Dois dias depois da comoção em torno de Panahi, Woman and Child, de Saeed Roustaee, estreava sob um ruído muito diferente. Antes mesmo de sua exibição, o filme fora acusado por cineastas dissidentes de ser “propaganda estatal”, por ter sido produzido com aval do regime. A polêmica evidenciou um dos dilemas mais antigos do cinema iraniano: onde termina a arte e começa a colaboração?

A história acompanha Mahnaz (Parinaz Izadyar), uma enfermeira viúva de 45 anos que vive com seus dois filhos, Aliyar (Sinan Mohebi) e Neda (Arshida Dorostkar), além da mãe (Fereshteh Sadre Orafaee) e da irmã Mehri (Soha Niasti). Mahnaz inicia um relacionamento com Hamid (Payman Maadi), um motorista de ambulância carismático, porém manipulador. Preocupado com a desaprovação de seus pais, Hamid pede que Mahnaz esconda a existência de seus filhos durante o processo de noivado. Relutante, ela aceita, enviando as crianças para a casa do avô paterno (Hasan Pourshirazi). Paralelamente, Aliyar enfrenta problemas na escola e é expulso por seu comportamento rebelde, o que agrava ainda mais as tensões familiares. Um acidente trágico ocorre, desencadeando uma série de eventos que levam Mahnaz a confrontar traições e perdas, embarcando em uma busca por justiça.
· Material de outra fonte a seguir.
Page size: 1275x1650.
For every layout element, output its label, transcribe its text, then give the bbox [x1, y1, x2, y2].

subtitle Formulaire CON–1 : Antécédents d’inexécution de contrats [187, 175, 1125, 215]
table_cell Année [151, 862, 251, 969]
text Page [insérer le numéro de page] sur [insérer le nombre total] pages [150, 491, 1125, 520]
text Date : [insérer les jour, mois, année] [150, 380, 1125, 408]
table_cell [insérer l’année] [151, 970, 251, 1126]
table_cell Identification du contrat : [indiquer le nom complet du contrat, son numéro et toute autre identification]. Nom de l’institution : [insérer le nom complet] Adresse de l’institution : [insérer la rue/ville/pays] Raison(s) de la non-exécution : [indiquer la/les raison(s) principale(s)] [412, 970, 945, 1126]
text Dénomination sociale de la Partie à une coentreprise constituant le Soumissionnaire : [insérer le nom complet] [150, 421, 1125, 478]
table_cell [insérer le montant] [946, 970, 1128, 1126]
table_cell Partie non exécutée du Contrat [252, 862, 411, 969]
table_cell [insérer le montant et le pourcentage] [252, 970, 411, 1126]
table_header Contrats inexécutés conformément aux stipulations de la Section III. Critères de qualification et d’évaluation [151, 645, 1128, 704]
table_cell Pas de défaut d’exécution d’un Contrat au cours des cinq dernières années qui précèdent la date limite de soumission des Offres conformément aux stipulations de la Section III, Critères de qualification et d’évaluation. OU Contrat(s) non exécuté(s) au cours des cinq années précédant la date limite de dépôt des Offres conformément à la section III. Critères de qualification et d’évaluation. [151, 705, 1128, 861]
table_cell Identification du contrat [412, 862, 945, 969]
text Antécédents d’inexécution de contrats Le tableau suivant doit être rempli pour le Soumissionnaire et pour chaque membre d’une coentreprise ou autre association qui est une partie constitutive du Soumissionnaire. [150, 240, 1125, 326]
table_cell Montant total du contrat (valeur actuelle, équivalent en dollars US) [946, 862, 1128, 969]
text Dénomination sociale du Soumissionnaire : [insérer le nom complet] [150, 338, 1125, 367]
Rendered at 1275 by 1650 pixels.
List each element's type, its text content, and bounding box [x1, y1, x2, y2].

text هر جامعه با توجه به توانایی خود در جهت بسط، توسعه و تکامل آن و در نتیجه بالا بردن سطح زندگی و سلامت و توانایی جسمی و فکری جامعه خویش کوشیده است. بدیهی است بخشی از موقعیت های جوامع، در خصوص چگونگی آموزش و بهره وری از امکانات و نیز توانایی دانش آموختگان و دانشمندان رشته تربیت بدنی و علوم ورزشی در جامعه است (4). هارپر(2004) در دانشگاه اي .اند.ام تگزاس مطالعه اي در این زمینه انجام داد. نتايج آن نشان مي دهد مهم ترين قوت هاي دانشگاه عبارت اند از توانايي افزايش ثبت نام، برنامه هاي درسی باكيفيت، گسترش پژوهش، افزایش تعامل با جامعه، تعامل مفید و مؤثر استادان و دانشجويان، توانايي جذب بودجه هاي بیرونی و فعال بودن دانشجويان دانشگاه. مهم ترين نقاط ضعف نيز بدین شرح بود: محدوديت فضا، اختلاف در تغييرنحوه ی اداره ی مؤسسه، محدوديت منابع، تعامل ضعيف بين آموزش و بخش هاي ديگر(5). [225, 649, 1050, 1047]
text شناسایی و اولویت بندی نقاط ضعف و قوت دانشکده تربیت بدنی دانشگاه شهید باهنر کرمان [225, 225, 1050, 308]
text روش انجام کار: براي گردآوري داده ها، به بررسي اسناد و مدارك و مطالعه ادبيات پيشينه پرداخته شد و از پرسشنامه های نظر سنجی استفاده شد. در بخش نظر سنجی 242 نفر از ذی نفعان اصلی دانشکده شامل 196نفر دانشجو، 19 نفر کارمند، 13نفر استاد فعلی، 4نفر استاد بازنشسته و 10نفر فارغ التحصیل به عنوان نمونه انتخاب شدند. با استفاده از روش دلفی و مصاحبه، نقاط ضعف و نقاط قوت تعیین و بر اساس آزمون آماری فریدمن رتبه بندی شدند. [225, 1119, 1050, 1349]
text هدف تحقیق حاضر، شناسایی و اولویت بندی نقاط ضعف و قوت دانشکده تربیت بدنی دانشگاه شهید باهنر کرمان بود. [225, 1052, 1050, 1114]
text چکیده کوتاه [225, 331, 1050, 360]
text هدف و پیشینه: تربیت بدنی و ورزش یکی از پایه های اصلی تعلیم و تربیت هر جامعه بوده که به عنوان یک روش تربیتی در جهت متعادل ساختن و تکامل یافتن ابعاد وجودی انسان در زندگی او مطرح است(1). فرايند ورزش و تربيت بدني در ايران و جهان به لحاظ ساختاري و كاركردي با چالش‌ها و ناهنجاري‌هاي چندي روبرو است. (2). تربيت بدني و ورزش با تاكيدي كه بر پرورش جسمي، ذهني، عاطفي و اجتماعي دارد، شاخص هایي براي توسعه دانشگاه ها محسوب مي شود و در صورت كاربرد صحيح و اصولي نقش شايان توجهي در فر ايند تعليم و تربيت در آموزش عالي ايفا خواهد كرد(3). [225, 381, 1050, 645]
Apesar de ter enfrentado censura por Leila’s Brothers em 2022, com direito a uma sentença de prisão de seis meses e uma proibição temporária de filmar, Roustaee retorna a Cannes sem sinais de recuo. O novo filme provocou reações intensas quando estreou na quinta-feira. Além de rotular o filme como propaganda, a IIFMA (organização liderada pelo produtor Kaveh Farnam, radicado em Dubai) criticou o fato de que as atrizes, incluindo a protagonista Parinaz Izadyar, aparecem de hijab, em um momento em que muitas mulheres no Irão têm justamente abandonado o véu como forma de protesto. Para a organização, que afirma representar centenas de profissionais do cinema iraniano — mais da metade ainda vivendo no país —, essa escolha é vista como uma traição ao movimento “Mulher, Vida, Liberdade”, nascido após a morte de Mahsa Amini em 2022. Dado esse contexto, não é de se estranhar que a veia feminista dos filmes dos filmes de Roustaee incomode tanto as autoridades iranianas, e agora, parte da diáspora também.

Justapostos, Un Simple Accident e Woman and Child oferecem um estudo de contrastes: o clandestino versus o oficial, o gesto frontal versus a nuance calculada, o dissidente versus o cúmplice (ou talvez o conformado). Mas o que os une talvez seja mais interessante do que o que os separa. Ambos falam de estruturas que esmagam o indivíduo. Ambos encenam personagens em busca de uma saída; mesmo que essa saída seja provisória, ambígua, ou francamente desesperada.